2012 HSR&D/QUERI National Conference Abstract
3059 — Assessing the Efficacy of Telephone Monitoring among Veterans with Substance Use Disorders
Wagner TH, Sox-Harris A, Moos R, and McKellar J, Palo Alto VA;
The effectiveness of substance use disorder (SUD) treatment depends on keeping patients connected to treatment. A non-VA study found telephone monitoring was easier than and as effective as face-to-face contact at maintaining abstinence at 12 months. We tested whether telephone monitoring improved outcomes for Veterans with a SUD.
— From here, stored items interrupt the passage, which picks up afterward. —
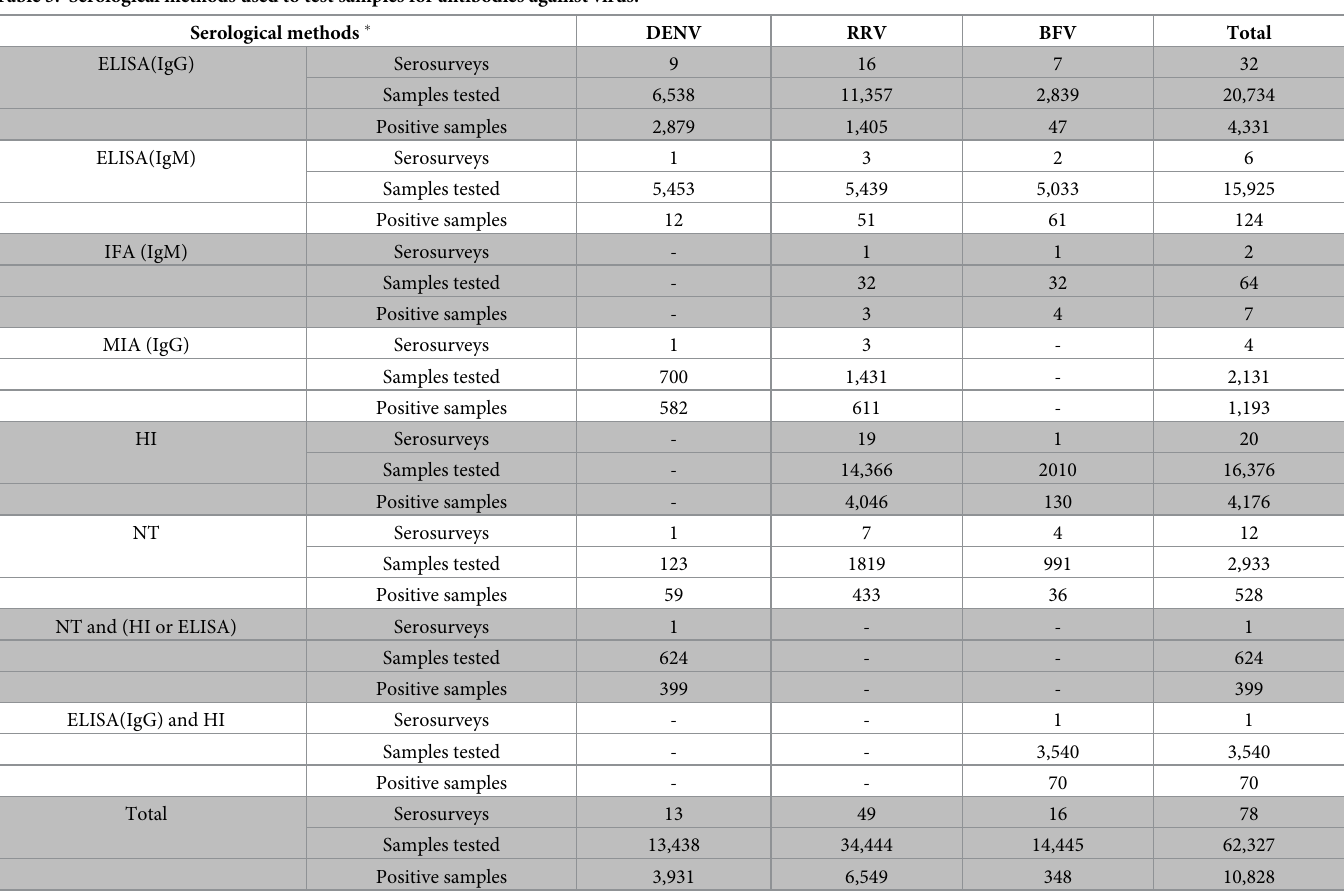
Table 3. Serological methods used to test samples for antibodies against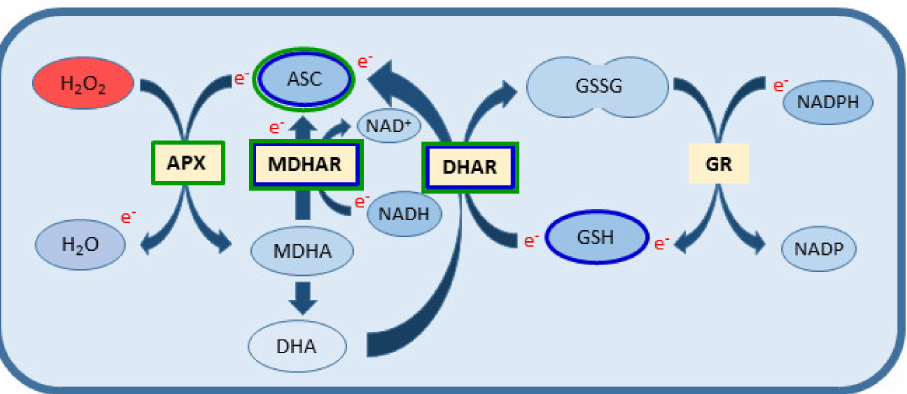
Figure 5. Summary of the work showing the role of the ascorbate–glutathione cycle in the scavenging of ROS (H 2 O 2 ) generated during ME-induction in microspores of the responsive triticale line (DH28) and barley cultivar (cv. Igri). The generated H 2 O 2 is initially reduced via the oxidation of reduced ascorbate (ASC) in a reaction catalysed by APX. Two MDHA molecules spontaneously dispropor- tionate into ASC and dehydroascorbate (DHA). Both MDHA and DHA can be reduced back to ASC in reactions catalysed by MDHAR and DHAR, where GSH and NADH are used as electron donors. Oxidized glutathione (GSSG) is converted back to its reduced form by GR using NADPH as an electron donor. Ascorbate–glutathione cycle components, which are largely involved in the process of ME-induction in triticale and barley are marked with the following colour outlines: dark blue for triticale and green for barley. APX—ascorbate peroxidase; ASC—reduced ascorbate; DHA— dehydroascorbate; DHAR—dehydroascorbate reductase; GR—glutathione reductase; GSH—reduced glutathione; GSSG—oxidized glutathione, glutathione disulphide; MDHA—monodehydroascorbate; MDHAR—monodehydroascorbate reductase; NAD(P)H/NAD(P)+—nicotinamide adenine dinu- cleotide (phosphate) reduced/oxidized; e − —transferred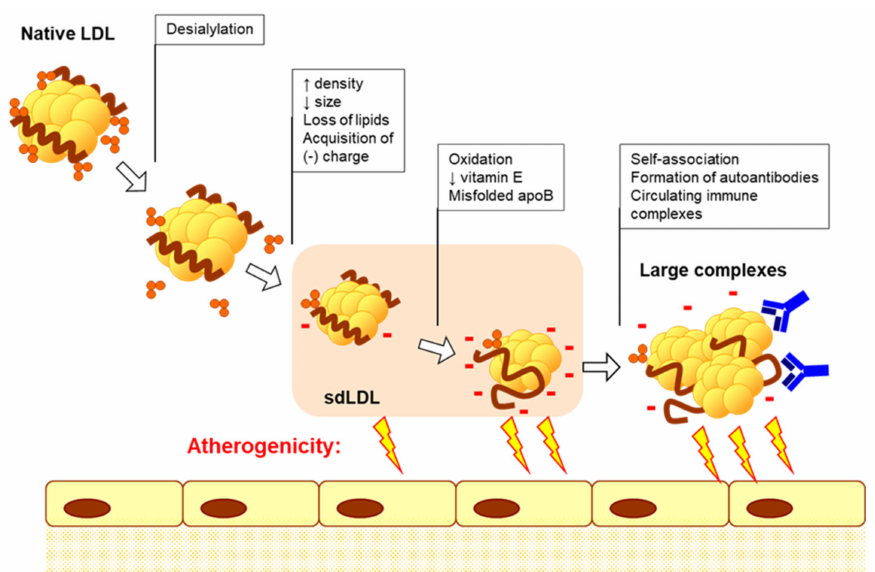
Figure 3. Cascade of multiple atherogenic modification of low-density lipoprotein (LDL). Multiple atherogenic modifications of LDL particles have been detected in human blood plasma: desialylation was the first event, followed by loss of free cholesterol and cholesterol esters, phospholipids and triglycerides, increase in particle density and decrease in its size; next, negative charge of particles was increased, leading to the formation of electronegative LDL fraction, in which misfolded apolipoprotein B (apoB) was reported; at later stages, increased oxidation and decreased antioxidant content were observed; finally, large highly atherogenic complexes can be formed due to self-association of modified LDL particles and the formation of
We conducted a two-site randomized trial to determine whether adding telephone case monitoring to usual care would improve percent days abstinence relative to usual care. Patients were eligible if they had an ICD-9 diagnosis of alcohol and/or drug dependence, and excluded if they had a condition that precluded involvement in outpatient care (e.g., severe dementia). Outcomes were collected at baseline and 3 months, and 1 year. Primary outcome was self-reported percent days abstinent over the past 30 days. Secondary outcomes included psychiatric symptoms, quality of life, and costs. Costs were obtained from DSS data. As our trial commenced, VA introduced a new performance metric that encouraged more telephone follow-up for SUD care. We conducted intent-to-treat analysis, and also conducted a contamination-adjusted intent-to-treat, which uses randomization as an instrumental variable. Missing data was handled through multiple imputation with 20 datasets.
Of the 667 randomized participants, there were no significant baseline differences between the two groups. The telephone care group averaged 9.1 telephone calls, while the usual care group averaged 1.9 (p < .001). The intent-to-treat analysis found no significant effects among any of the outcomes. The contamination-adjusted intent-to-treat analyses yielded effects that were comparable in size to the intent-to-treat analysis, but with significant positive effects favoring telephone care for percent days abstinent and psychiatric symptoms at 3 months. All of the effects declined over time and were no longer significant at 1 year. The intervention cost approximately $80 more than usual care alone, or $10.53 (2009 dollars) per additional telephone call.
Telephone monitoring was associated with positive, but small effects on percent days abstinent and psychiatric symptoms at 3 months. The intervention had no significant effects at 12 months.
Telephone monitoring was relatively inexpensive, but it may not be sufficient to improve SUD outcomes in the long term.